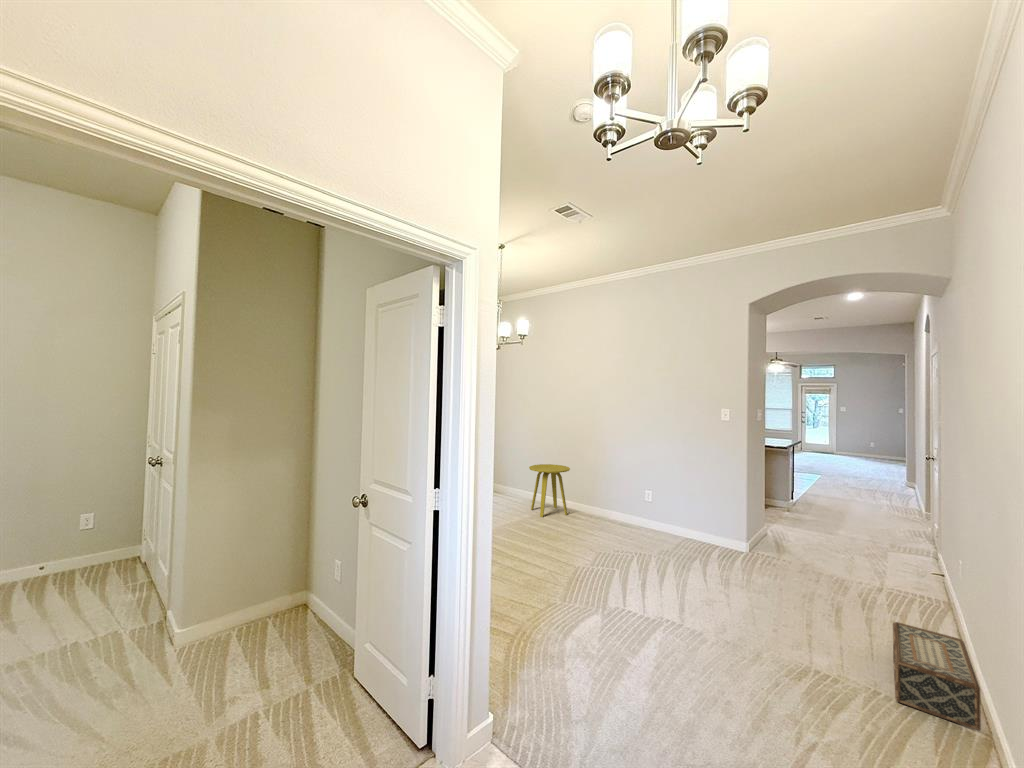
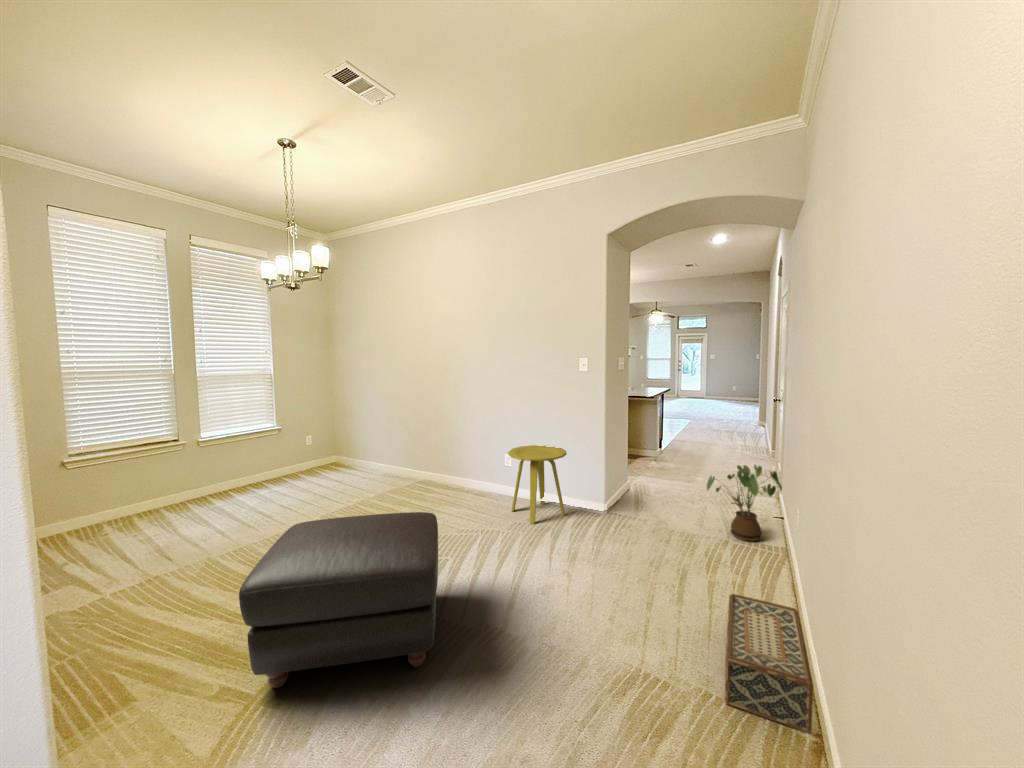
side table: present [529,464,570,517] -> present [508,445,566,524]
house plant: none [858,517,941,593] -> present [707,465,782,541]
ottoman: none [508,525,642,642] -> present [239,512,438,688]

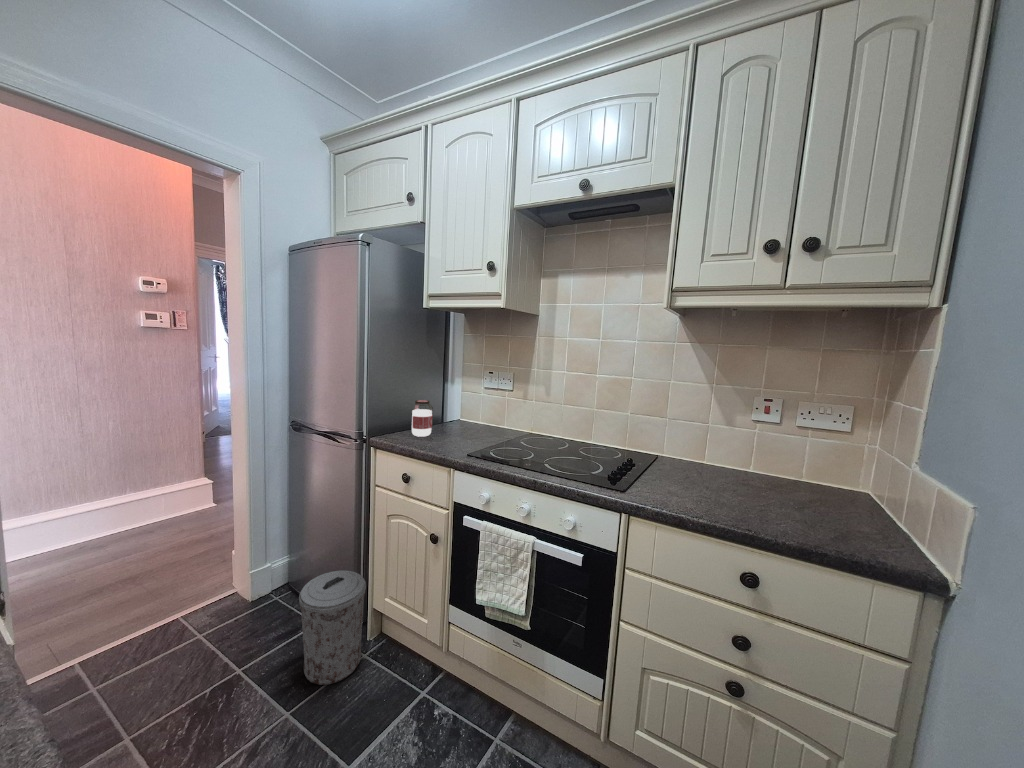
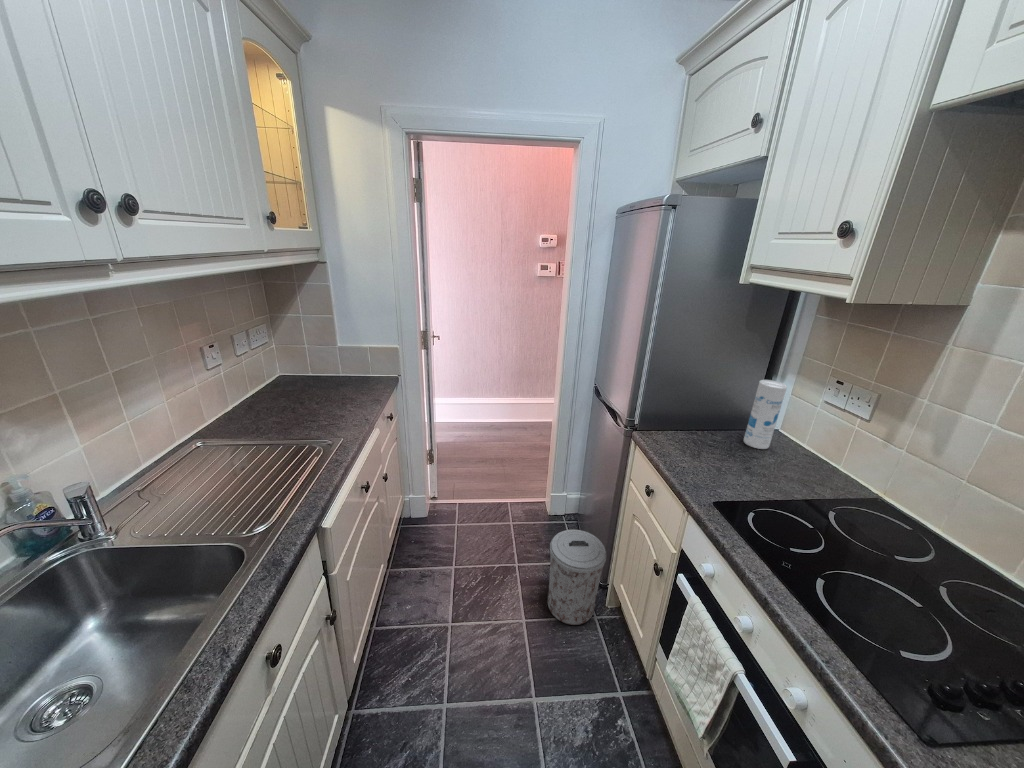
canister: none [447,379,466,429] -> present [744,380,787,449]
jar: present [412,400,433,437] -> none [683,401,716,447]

____

YOUR ASSIGNMENT:
Everything in the listing except the pictures must come back exactly as written.

TASK RESPONSE:
side table: present [529,464,570,517] -> present [508,445,566,524]
house plant: none [858,517,941,593] -> present [707,465,782,541]
ottoman: none [508,525,642,642] -> present [239,512,438,688]

canister: none [447,379,466,429] -> present [744,380,787,449]
jar: present [412,400,433,437] -> none [683,401,716,447]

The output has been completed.